I think of pith-helmeted archaeologists cracking open Egyptian sarcophagi. When these boxes were sealed, it was a very different world. There's a small shock when I lift back the cardboard flaps. I inhale, as if breathing in the air I exhaled four and a half months ago could take me back. I remember packing this, but it was a different me - with a round living belly between me and the cardboard.
These are the things from my half of the laundry back at our old house in Sydney - my little make-shift office which always smelt of laundry powder and had its own toilet. I was in a hurry packing - I'd thrown in personal things with work files and books - a small stuffed lion that El Prima gave me years ago, pictures by Snazzy, hotwater bottles that really belonged to the laundry side of the room. Each object I lift out needs an explanation. Oh Lion. Something awful happened. It isn't what we expected. Not at all.
* * *
El Prima's been unpacking at home while I've been at work. Suddenly there are new spaces in our bedroom, more room to move. In the living room is something that wasn't there before. It is a small whiteboard - an IT freebie. I remember when El Prima brought it home - to that other living room in Sydney, in that other life.
It was July. I was newly pregnant and a friend of ours asked us to contribute a photo for an anti-homophobia project she was running. I tried out different messages until I came up with this one: El Prima did the text, and I added a picture.
I had my photo taken for my staff card today, and my face didn't look like that. No glow. And too much knowledge and weariness.
That same whiteboard in in my hands again, but it's got a different message on it now. I wrote this message about a month after the other one. One of El Prima's daughters was dealing with something unspeakably hard. I wished I knew a way to make things better. I came across this quote and wrote it on the whiteboard for her.

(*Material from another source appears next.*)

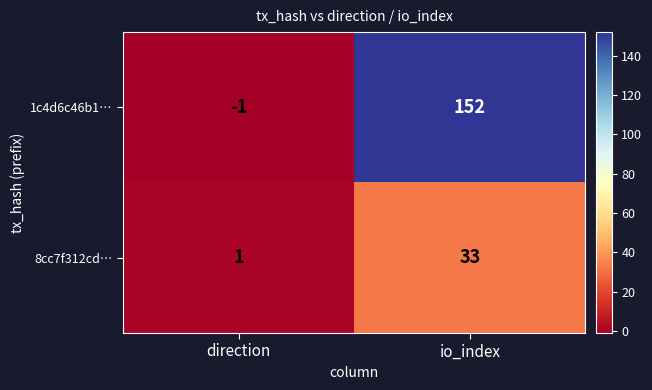

What is the sum of all 1c4d6c46b1… values?

151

Everyone is broken by life but some of us are stronger in the broken places. (Ernest Hemmingway)
I read once that the Hagia Sophia dome in Instanbul is completely broken into hundreds of pieces, but is held together by its mosaic tiles, like a cracked eggshell. Apparently the brokenness is the only reason that it has survived various earthquakes over 1500 years.
Please let me be like that - stronger for my brokenness.